(Records provided begins)
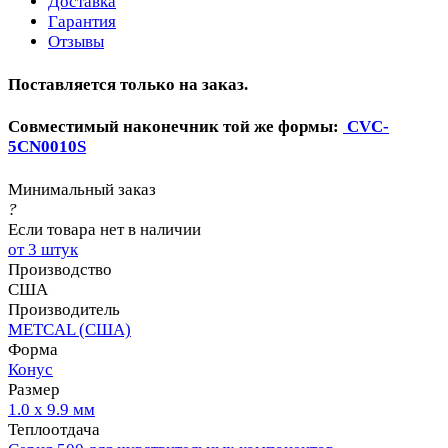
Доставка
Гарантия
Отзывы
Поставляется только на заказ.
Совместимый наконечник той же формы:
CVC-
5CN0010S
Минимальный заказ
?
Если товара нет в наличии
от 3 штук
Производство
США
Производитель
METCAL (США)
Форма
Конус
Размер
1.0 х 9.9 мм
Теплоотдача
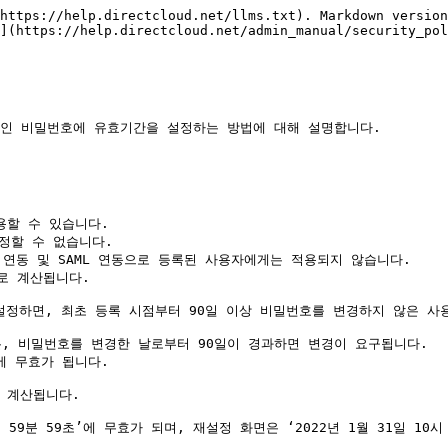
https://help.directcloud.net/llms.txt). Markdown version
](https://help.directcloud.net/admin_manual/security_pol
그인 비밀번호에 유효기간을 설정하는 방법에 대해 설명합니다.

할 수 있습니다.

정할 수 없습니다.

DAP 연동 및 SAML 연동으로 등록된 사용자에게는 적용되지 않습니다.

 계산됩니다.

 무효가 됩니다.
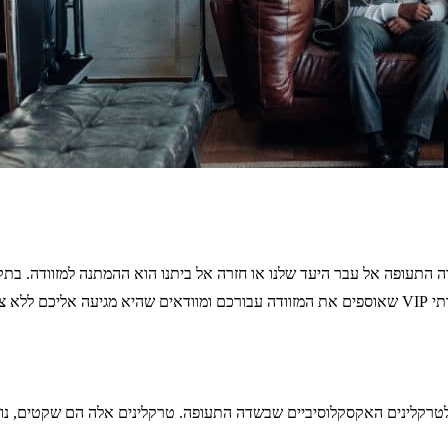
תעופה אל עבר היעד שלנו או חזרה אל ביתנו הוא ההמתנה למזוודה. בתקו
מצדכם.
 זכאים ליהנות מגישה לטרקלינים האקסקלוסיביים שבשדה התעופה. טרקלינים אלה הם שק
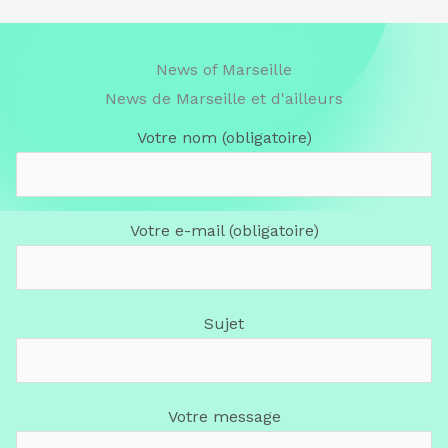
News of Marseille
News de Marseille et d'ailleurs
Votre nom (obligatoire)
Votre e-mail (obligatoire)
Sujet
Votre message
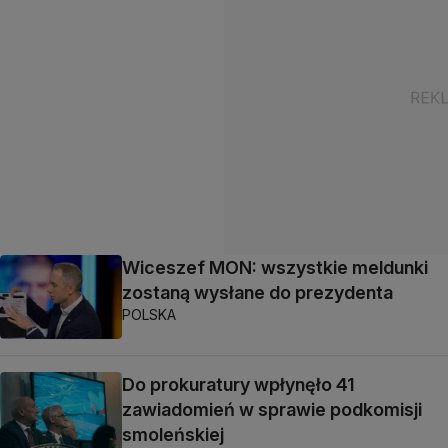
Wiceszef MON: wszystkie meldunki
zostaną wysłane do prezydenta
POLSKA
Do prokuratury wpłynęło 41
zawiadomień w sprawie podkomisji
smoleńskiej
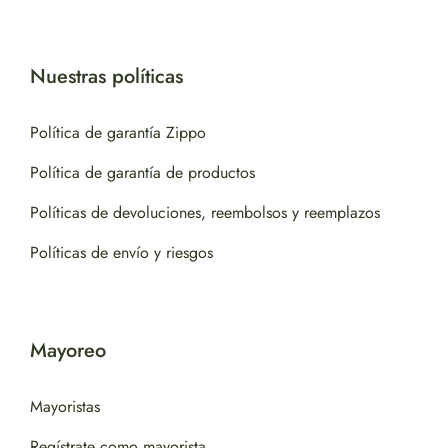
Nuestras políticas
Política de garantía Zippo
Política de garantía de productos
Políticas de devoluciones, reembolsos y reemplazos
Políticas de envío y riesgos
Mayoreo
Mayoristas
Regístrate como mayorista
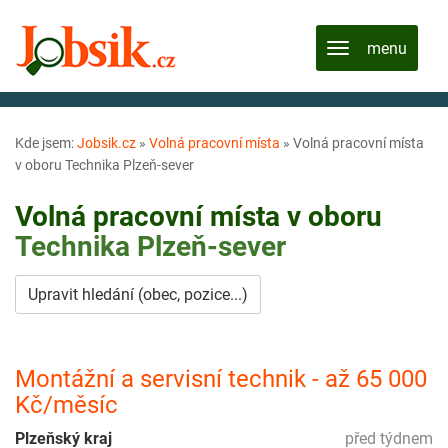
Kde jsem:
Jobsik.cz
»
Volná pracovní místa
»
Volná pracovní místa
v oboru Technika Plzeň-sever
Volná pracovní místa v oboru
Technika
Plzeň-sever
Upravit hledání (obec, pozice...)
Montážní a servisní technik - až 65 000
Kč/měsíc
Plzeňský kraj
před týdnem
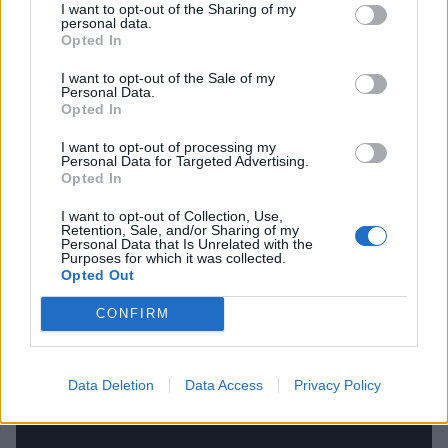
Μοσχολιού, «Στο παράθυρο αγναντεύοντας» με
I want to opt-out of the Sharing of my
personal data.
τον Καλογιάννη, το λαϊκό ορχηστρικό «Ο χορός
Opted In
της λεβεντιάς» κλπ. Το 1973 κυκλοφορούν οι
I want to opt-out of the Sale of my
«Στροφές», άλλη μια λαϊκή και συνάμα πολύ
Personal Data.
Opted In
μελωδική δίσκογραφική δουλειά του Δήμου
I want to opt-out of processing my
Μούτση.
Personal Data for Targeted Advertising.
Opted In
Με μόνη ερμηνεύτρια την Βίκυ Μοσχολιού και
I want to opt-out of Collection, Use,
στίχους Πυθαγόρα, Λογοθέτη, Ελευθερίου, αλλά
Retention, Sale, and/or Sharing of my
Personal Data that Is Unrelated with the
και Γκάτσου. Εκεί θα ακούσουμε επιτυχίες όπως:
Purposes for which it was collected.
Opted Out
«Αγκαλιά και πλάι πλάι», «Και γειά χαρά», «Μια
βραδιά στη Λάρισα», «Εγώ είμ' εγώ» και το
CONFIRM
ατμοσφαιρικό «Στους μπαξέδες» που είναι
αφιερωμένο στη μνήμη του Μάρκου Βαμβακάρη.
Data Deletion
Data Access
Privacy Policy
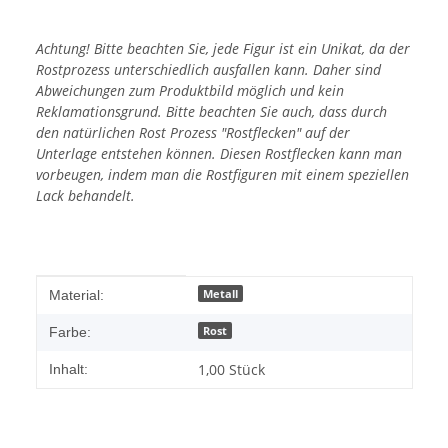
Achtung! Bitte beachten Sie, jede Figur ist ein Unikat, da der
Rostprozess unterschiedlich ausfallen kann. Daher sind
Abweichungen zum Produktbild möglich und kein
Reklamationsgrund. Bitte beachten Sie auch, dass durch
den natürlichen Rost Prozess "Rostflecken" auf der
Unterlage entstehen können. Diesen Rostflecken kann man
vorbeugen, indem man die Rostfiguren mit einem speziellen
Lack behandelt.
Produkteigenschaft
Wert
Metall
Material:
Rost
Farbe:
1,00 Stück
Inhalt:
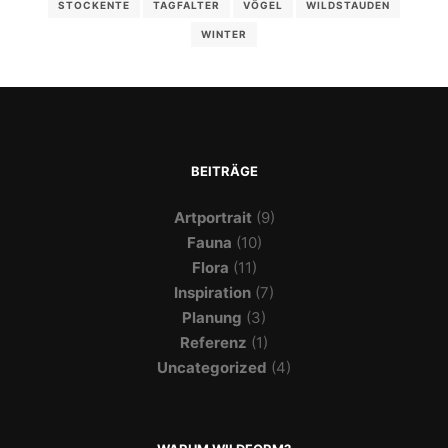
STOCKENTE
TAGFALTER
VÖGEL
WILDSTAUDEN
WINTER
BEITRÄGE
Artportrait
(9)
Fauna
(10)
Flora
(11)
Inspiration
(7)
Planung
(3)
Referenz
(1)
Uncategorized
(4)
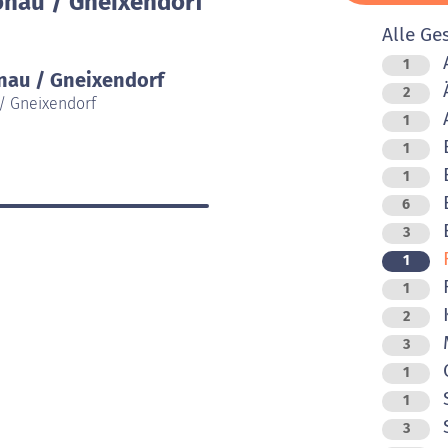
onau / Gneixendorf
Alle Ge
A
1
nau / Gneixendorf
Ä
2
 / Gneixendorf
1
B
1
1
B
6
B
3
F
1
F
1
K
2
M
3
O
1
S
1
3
(Records provided ends)
(Records provided begins)
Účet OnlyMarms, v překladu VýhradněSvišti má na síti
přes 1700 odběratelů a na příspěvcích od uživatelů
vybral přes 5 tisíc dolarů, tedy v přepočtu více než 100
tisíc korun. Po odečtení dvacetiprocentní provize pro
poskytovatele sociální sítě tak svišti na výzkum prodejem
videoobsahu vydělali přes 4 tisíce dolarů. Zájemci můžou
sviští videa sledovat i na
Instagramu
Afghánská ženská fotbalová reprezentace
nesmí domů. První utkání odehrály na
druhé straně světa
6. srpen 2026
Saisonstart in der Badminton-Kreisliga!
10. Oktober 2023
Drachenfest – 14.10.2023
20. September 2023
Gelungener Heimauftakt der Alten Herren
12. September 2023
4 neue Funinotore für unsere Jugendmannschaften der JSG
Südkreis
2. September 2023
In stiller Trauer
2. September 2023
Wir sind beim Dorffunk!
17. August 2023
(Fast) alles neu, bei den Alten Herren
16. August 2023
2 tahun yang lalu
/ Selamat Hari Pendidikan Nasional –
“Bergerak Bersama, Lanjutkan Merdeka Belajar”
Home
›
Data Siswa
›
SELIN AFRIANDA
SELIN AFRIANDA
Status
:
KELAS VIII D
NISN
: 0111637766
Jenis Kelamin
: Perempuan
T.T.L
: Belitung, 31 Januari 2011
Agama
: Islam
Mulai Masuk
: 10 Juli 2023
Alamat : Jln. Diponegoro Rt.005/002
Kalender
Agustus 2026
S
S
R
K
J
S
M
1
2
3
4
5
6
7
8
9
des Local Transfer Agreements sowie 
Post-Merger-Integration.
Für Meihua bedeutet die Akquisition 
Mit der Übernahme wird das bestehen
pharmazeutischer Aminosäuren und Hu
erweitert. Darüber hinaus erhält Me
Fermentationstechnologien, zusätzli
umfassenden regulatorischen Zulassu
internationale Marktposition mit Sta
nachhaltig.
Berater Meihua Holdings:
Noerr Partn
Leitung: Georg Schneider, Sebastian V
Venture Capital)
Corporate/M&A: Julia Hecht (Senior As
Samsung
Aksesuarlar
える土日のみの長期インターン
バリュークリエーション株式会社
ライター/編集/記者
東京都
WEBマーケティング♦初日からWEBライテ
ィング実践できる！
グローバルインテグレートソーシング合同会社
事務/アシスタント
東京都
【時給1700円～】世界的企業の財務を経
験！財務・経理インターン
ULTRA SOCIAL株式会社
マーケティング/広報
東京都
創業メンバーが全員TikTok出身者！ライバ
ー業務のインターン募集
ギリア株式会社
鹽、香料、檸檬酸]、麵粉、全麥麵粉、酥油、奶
(Records provided ends)
*Assigned task*: For the word "beachten", find all matching lines in the entries above and copy them out.

*Expected answer*:
Achtung! Bitte beachten Sie, jede Figur ist ein Unikat, da der
Reklamationsgrund. Bitte beachten Sie auch, dass durch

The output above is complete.